Cross Posted at Legal Schnauzer
Lilly Ledbetter's name has become synonymous with the struggle for equal pay in the United States. The Alabama resident's name is forever attached to the Lilly Ledbetter Fair Pay Act, which President Barack Obama signed in the wake of a high-profile lawsuit that ultimately was decided against Ledbetter.
We recently learned that Ledbetter remains involved in the effort to level playing fields in the American workplace. We also learned, based on a review of public documents, that Ledbetter apparently shares something with us here at Legal Schnauzer: She was shafted by her own attorneys.
Ledbetter traveled to Washington, D.C., back in November to help push for the Paycheck Fairness Act, which had passed the U.S. House and was being debated in the Senate. The measure would ensure that women do not face retaliation for seeking information about what their male co-workers earn.
Ledbetter's pay, compared to her male co-workers at Goodyear Tire and Rubber in Gadsden, was a central issue in the lawsuit that went all the way to the U.S. Supreme Court and turned Ledbetter into a national figure. The Paycheck Fairness Act is considered an important followup to the Lilly Ledbetter Fair Pay Act. But the initial effort to pass the measure did not have a happy ending in the Senate. Reports The Birmingham News:
The bill, backed by women's organizations and President Obama, failed by two votes, with all 58 Democrats voting in favor while all 41 Republicans opposed it. Three Republican women senators who previously voted for the Lilly Ledbetter Fair Pay Act voted against the Paycheck Fairness Act.

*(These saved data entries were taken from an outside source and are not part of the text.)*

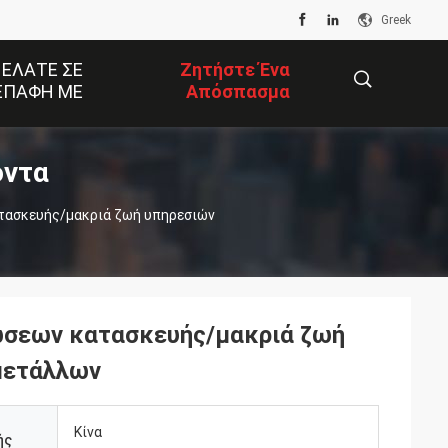
Greek
 ΕΛΆΤΕ ΣΕ
Ζητήστε Ένα
ΕΠΑΦΉ ΜΕ
Απόσπασμα
όντα
描
τασκευής/μακριά ζωή υπηρεσιών
述
σεων κατασκευής/μακριά ζωή
μετάλλων
Κίνα
ής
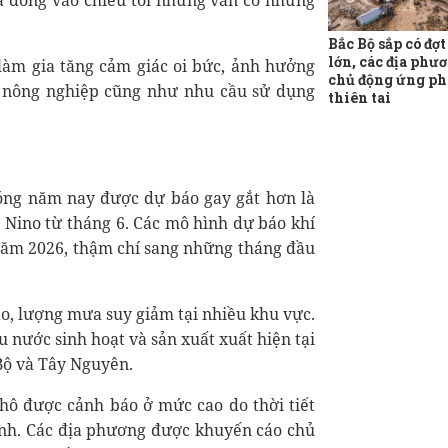
a dông vào chiều tối nhưng vẫn có những
Bắc Bộ sắp có đợ
lớn, các địa phư
 làm gia tăng cảm giác oi bức, ảnh hưởng
chủ động ứng ph
t nông nghiệp cũng như nhu cầu sử dụng
thiên tai
ng năm nay được dự báo gay gắt hơn là
l Nino từ tháng 6. Các mô hình dự báo khí
 năm 2026, thậm chí sang những tháng đầu
ao, lượng mưa suy giảm tại nhiều khu vực.
u nước sinh hoạt và sản xuất xuất hiện tại
Bộ và Tây Nguyên.
hô được cảnh báo ở mức cao do thời tiết
nh. Các địa phương được khuyến cáo chủ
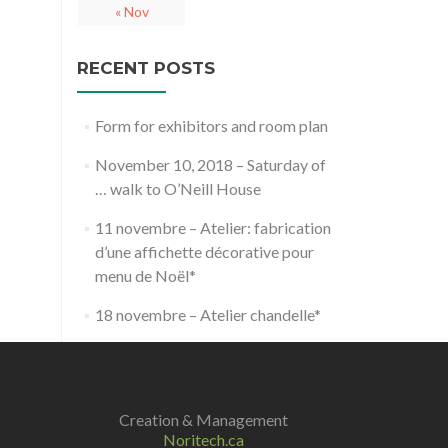
« Nov
RECENT POSTS
Form for exhibitors and room plan
November 10, 2018 – Saturday of
… walk to O’Neill House
11 novembre – Atelier: fabrication
d’une affichette décorative pour
menu de Noël*
18 novembre – Atelier chandelle*
Creation & Management
Noritech.ca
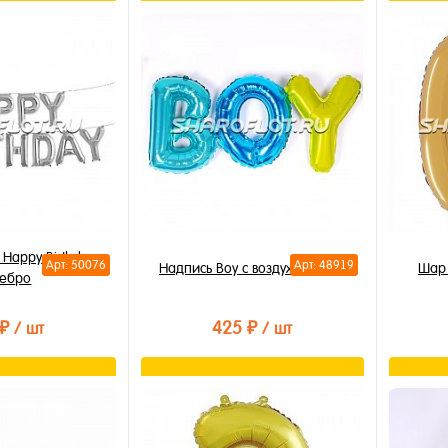
орзину
В корзину
лик
Купить в 1 клик
Купи
В избранное
В из
В наличии
В на
Happy Birthday
Арт: 50076
Арт: 48919
Надпись Boy с воздухом 60см
Шар 
ребро
 ₽
425 ₽
/ шт
/ шт
орзину
В корзину
лик
Купить в 1 клик
Купи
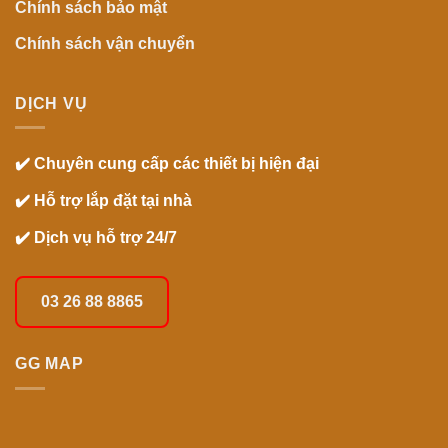
Chính sách bảo mật
Chính sách vận chuyển
DỊCH VỤ
✔️ Chuyên cung cấp các thiết bị hiện đại
✔️ Hỗ trợ lắp đặt tại nhà
✔️ Dịch vụ hỗ trợ 24/7
03 26 88 8865
GG MAP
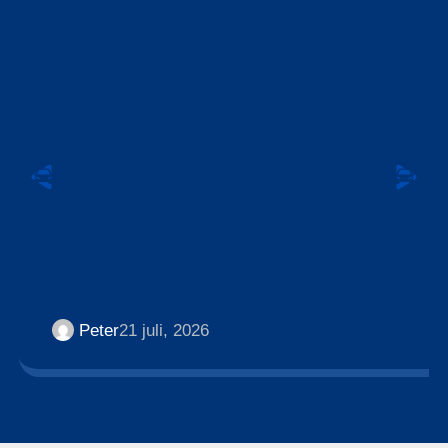
Peter
21 juli, 2026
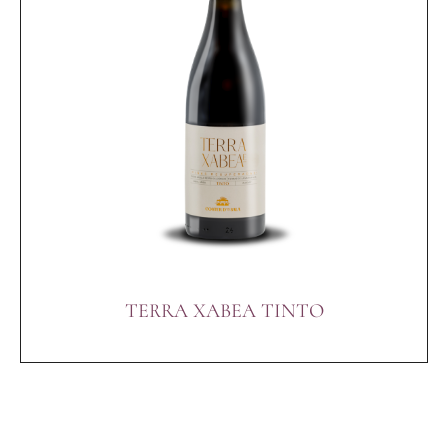
TERRA XABEA TINTO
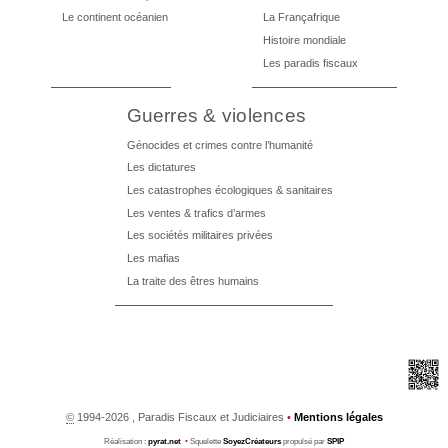
Le continent océanien
La Françafrique
Histoire mondiale
Les paradis fiscaux
Guerres & violences
Génocides et crimes contre l’humanité
Les dictatures
Les catastrophes écologiques & sanitaires
Les ventes & trafics d’armes
Les sociétés militaires privées
Les mafias
La traite des êtres humains
©
1994-2026 , Paradis Fiscaux et Judiciaires
•
Mentions légales
Réalisation :
pyrat.net
•
Squelette
SoyezCréateurs
propulsé par
SPIP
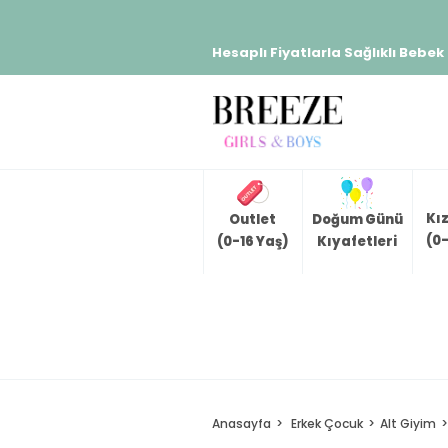
Hesaplı Fiyatlarla Sağlıklı Bebek
Kı
Outlet
Doğum Günü
(0-
(0-16 Yaş)
Kıyafetleri
Anasayfa
Erkek Çocuk
Alt Giyim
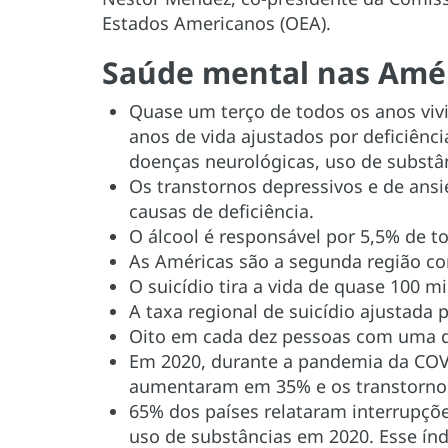
Estados Americanos (OEA).
Saúde mental nas Amé
Quase um terço de todos os anos vivi
anos de vida ajustados por deficiênc
doenças neurológicas, uso de substân
Os transtornos depressivos e de ansie
causas de deficiência.
O álcool é responsável por 5,5% de t
As Américas são a segunda região c
O suicídio tira a vida de quase 100 m
A taxa regional de suicídio ajustada
Oito em cada dez pessoas com uma 
Em 2020, durante a pandemia da COVI
aumentaram em 35% e os transtorno
65% dos países relataram interrupçõe
uso de substâncias em 2020. Esse índ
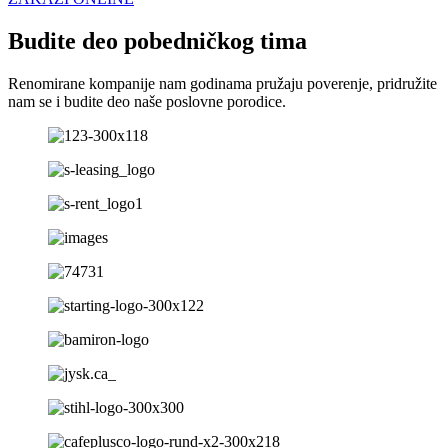
Budite deo pobedničkog tima
Renomirane kompanije nam godinama pružaju poverenje, pridružite
nam se i budite deo naše poslovne porodice.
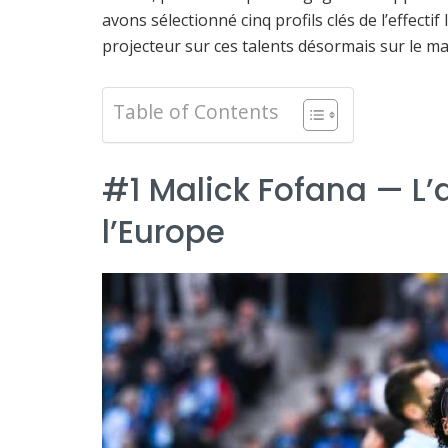
avons sélectionné cinq profils clés de l’effect
projecteur sur ces talents désormais sur le ma
Table of Contents
#1 Malick Fofana — L’ai
l’Europe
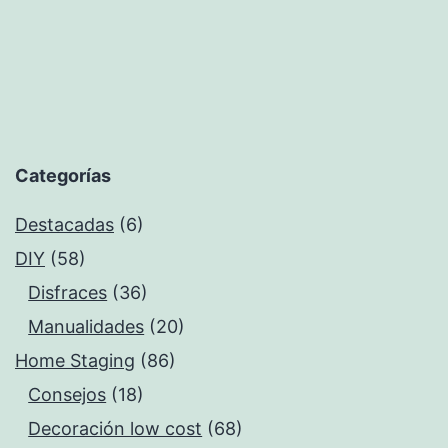
Categorías
Destacadas
(6)
DIY
(58)
Disfraces
(36)
Manualidades
(20)
Home Staging
(86)
Consejos
(18)
Decoración low cost
(68)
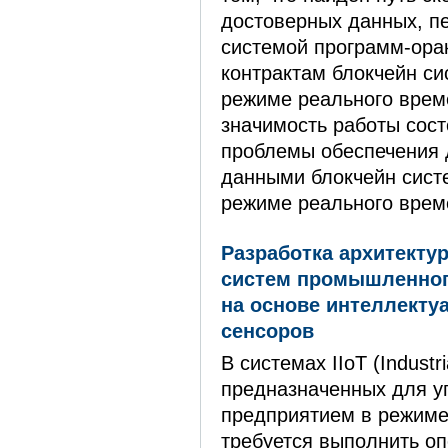
достоверных данных, 
системой программ-ора
контрактам блокчейн с
режиме реального врем
значимость работы сост
проблемы обеспечения
данными блокчейн сист
режиме реального врем
Разработка архитекту
систем промышленног
на основе интеллекту
сенсоров
В системах IIoT (Industria
предназначенных для у
предприятием в режиме
требуется выполнить о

"It is upsetting to me that something that would benefit everyone got caught up in politics," Ledbetter said in a telephone interview Thursday while driving back to her Jacksonville home.
Ledbetter came to national attention after the U.S. Supreme Court overturned a nearly $4-million judgment in her favor against Goodyear Tire and Rubber. In a 5-4 decision in 2007, the high court ruled that Ledbetter was not entitled to back pay because she had filed her claim more than 180 days after receiving her first discriminatory paycheck.
The ruling prompted Congress in 2009 to pass the law bearing Ledbetter's name, making it easier for workers to pursue pay-discrimination claims. Ledbetter has not rested on the laurels of one legislative victory:
Over the past two years, Ledbetter says she has made dozens of speeches across the country and met hundreds of people who say her willingness to stand up for her rights inspired them to do the same. Last month, Ledbetter spoke at the Women's Leadership Institute at Auburn University as part of its Extraordinary Women Lecture Series.- Advertisement -
Institute Director Barbara Baker said Ledbetter is an inspiration to women across the country.
"Lilly is such a brave woman," Baker said. "Most people figure why fight the system because you can't win. She showed us how you can make a difference."
Baker said Ledbetter is to be commended for using her notoriety to continue the fight for gender fairness in the workplace. "She's become the public face of equal pay," Baker said.